Interventions 1, 2 and 4 resulted in significantly less rash rates than did no intervention, but it is interesting that the effects of dose escalation and prednisolone were not additive. However, no intervention lead to reduced rates of NVP cessation, which is the clinically relevant question, however the study may not have powered to determine this adequately. Lastly, the escalation regimen was apparently not associated with significantly lower NVP concentrations, although these data were not shown. Overall, the results are at odds of a Boerhinger-Ingelheim-sponsored placebo-controlled study presented by Julio Montaner in the last 6 months showing that prednisolone 20 mg/day for 2 weeks was associated with no reduction in rash rate, and with a greater rate of severe rash.

Data from a South African randomised study comparing stavudine, plus either 3TC (lamivudine) or FTC (emtricitabine), plus NVP or efavirenz (EFV), in 468 patients found that NVP was associated with a far greater risk of grade 4 hepatotoxicity (9.4% vs 0%), with almost all cases occurring in the first 4 weeks. The rate was significantly higher in women than in men (12% and 6%, respectively; p=0.05) but there was no difference between blacks and non-blacks, and only 3 patients were hepatitis B or C seropositive (a known risk factor for NVP hepatitis).

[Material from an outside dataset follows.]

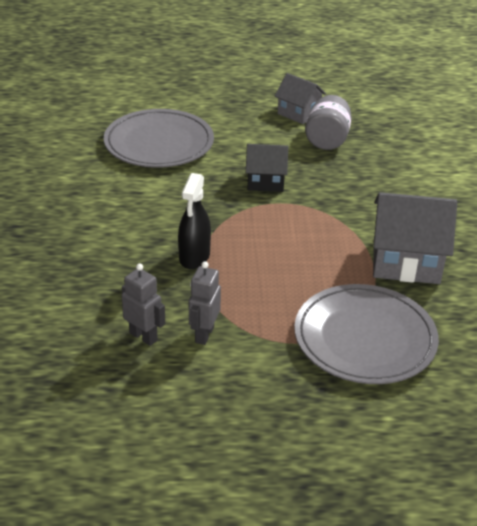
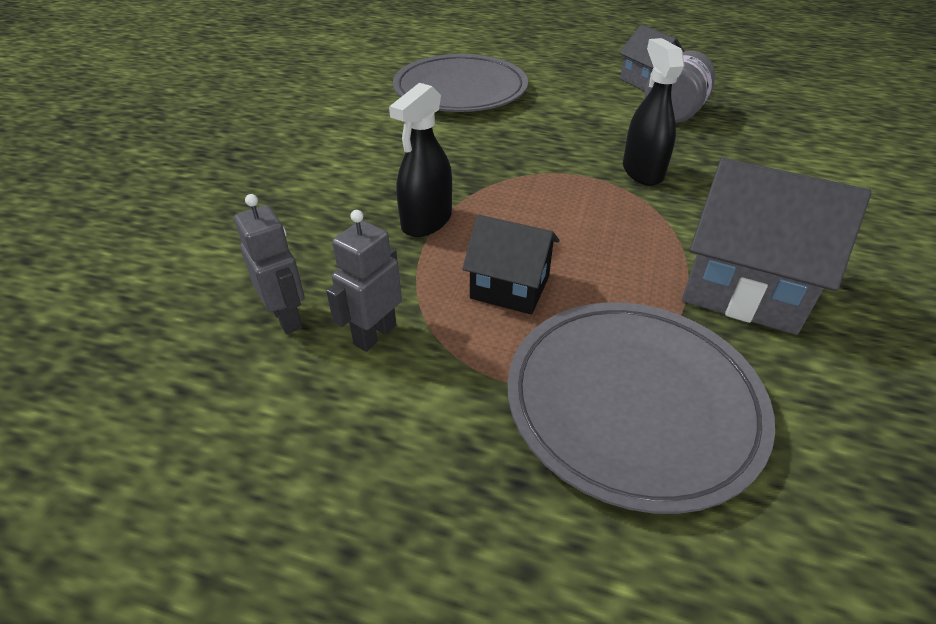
camera: 20 degrees right, 5 degrees up
black house [246,144,288,192] -> black house moved to [462,215,560,315]
none -> black spray bottle [623,38,684,186]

These results are consistent with data from previous NVP studies, including in HIV-uninfected women, that NVP is more hepatotoxic in women than in men. These data suggest that the recent review by the EMEA recommending more frequent estimation of liver enzymes in the first 6 weeks of NVP therapy is warranted, particularly in women and hepatitis carriers.

Data from 2 other studies perhaps offer a little perspective. BI1090, the phase 3 NVP clinical endpoint study (abstract PL 8.6), found that clinical hepatitis occurred in 2.8% of patients randomised to NVP versus 1.4% of those who received placebo, suggesting that most cases are asymptomatic (or unrecognised). Therefore, most grade 3/4 liver enzymes with nevirapine are presumably asymptomatic. A cohort study from Spain (abstract PL 8.5) came to similar conclusions, with discontinuation rates of 2% for hepatitis and 9% for rash.

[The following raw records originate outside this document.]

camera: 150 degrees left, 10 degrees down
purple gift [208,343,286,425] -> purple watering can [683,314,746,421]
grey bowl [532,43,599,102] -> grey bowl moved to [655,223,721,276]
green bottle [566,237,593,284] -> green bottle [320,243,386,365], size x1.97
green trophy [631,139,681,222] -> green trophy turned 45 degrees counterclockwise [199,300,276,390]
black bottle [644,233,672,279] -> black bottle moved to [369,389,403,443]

At the laboratory level, a cross-sectional study found that abacavir (ABC) hypersensitivity was associated with greater proportion of CD4+ and CD8+ T lymphocytes that secreted interleukin-4 (IL-4) in response to in vitro stimulation (abstract P168). This increase was in turn associated with a greater frequency in the blood of Th0 cells, (the cells that are capable of maturing into T cells that secrete different profiles of cytokines, depending upon the maturing stimulus received). An interesting study, and deserving of prospective evaluation including with other drugs associated and not associated with hypersensitivity.

Other Studies

One cohort study of 1,481 (1,067 male, mean age 37 years) patients followed for a mean 19 months reported on the rates of grade 3-4 adverse events seen with various nucleoside analogues, after adjustment for protease inhibitor type (abstract P170). Rates per 100 person-years were as follows:

ddI 36% AZT/ddI 46%
d4T 26% d4T/ddI 35%
3TC 23% d4T/3TC 23%
ddC 21% AZT/3TC 26%
AZT 21% AZT/ddC 13%

The study did not separate the patients by whether this was their first nucleoside regimen or not, and did not describe the prevalence of milder adverse events, which are perhaps more likely to result in virological failure (because of continued therapy but with imperfect adherence). Nevertheless, this study provides the first population data of such toxicity, and clearly some assistance in guiding the choice of therapy.